L’Adas per la vita ha compiuto  10 anni e non è per niente stanca di compiere azioni di solidarietà verso le persone bisognose tramite la donazione del sangue. Il messaggio è stato ripetuto chiaramente sabato scorso  all’Antica grancia benedettina di Sanguigna di Colorno, in occasione della festa sociale alla quale hanno preso parte i rappresentati della ventina di realtà aziendali aderenti all’associazione. 
«C’è stato un lieve calo di donazioni – il bilancio tracciato dalla presidente Sabina Fratantuono – dovuto al fatto che alcune realtà aziendali, come la Salvarani, non sono più operative e pertanto è venuto a mancare il ricambio generazionale. Abbiamo chiuso il 2012   con 32 donazioni e 37 donatori in meno, ma è bene sottolineare l’ottimo apporto dei gruppi Chiesi, Intesa San Paolo e Pignotti».
 Positivi invece i dati su scala provinciale, come confermato dal presidente dell’Adas provinciale Michele Fedi che ha poi invitato i soci dell’Adas per la vita «a coinvolgere amici e parenti per contrastare il calo dovuto alla chiusura di certe realtà aziendali». 

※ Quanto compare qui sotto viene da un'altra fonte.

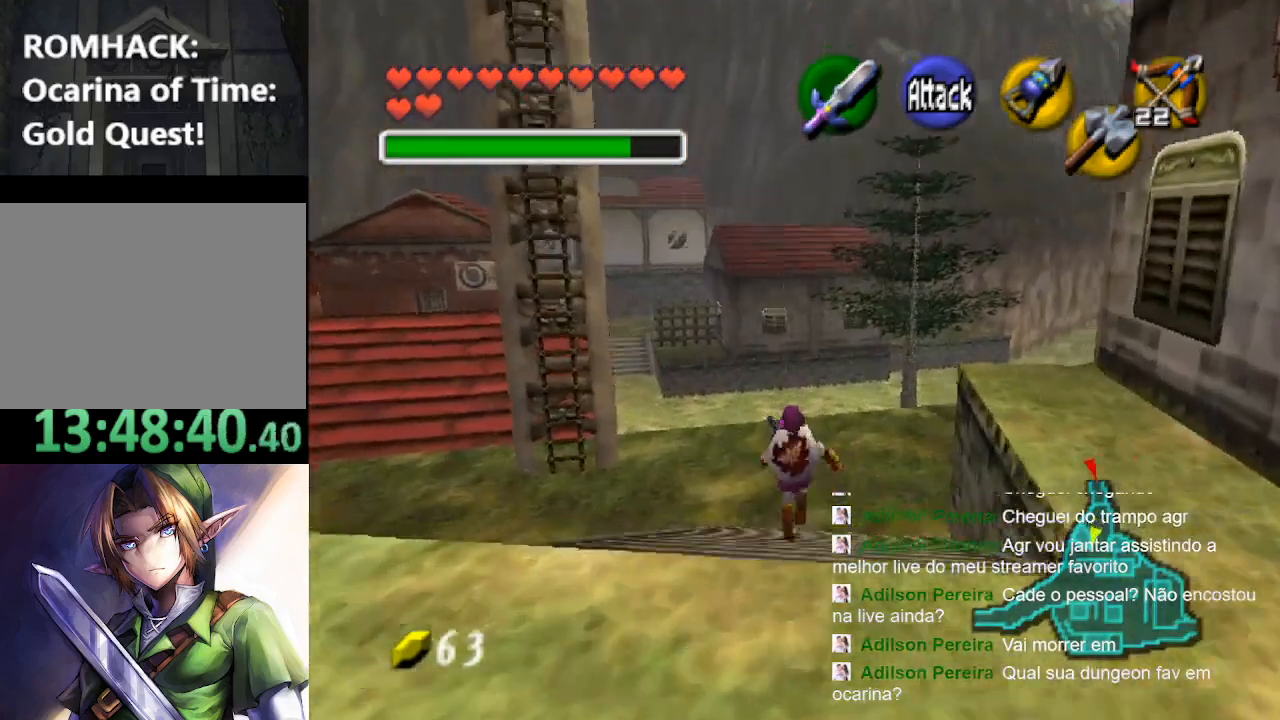
{"buttons": [], "left_stick": "up", "right_stick": "center", "events": []}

Ma da Fedi è arrivato anche un appello: «Il dono del sangue è un atto responsabile. Nelle scorse settimane un donatore non ha dichiarato il suo viaggio in un paese endemico commettendo un grave errore con il quale ha rischiato di far soffrire ancor di più una persona che già sta male». 
Alla festa sociale ha partecipato anche il dottor Gino Bernuzzi del Centro trasfusionale,  che ha parlato della notevole eccedenza delle sacche 0 positivo e A positivo invitando così i donatori a puntare maggiormente sulle aferesi. 
Al decimo compleanno dell’Adas per la vita non poteva mancare il fondatore Enore Artusi: «In un momento difficile sul piano sociale come l’attuale – ha detto – i donatori sono persone che continuano a fare del bene perché chi dona sangue, dona la vita». Ospite della serata anche  Giancarlo Izzi, direttore dell'Oncoematologia pediatrica dell'ospedale Maggiore,  che ha  sottolineato l’importanza del dono «in una società in cui l’individualismo prevale. Anche negli ospedali stiamo vivendo momenti difficili e l’apporto dei donatori è fondamentale». 
Proprio al reparto diretto  da Izzi l’Adas per la vita ha donato decine di uova pasquali realizzate e decorate dall’Enaip di Parma,  diretto da Giorgio Zani.  Infine  la cerimonia di premiazione con nota di merito per il gruppo Pignotti:   spiccavano Michele Pignotti, Monica Libassi e Andrea Ferrari,  rispettivamente figlio, mamma e zio.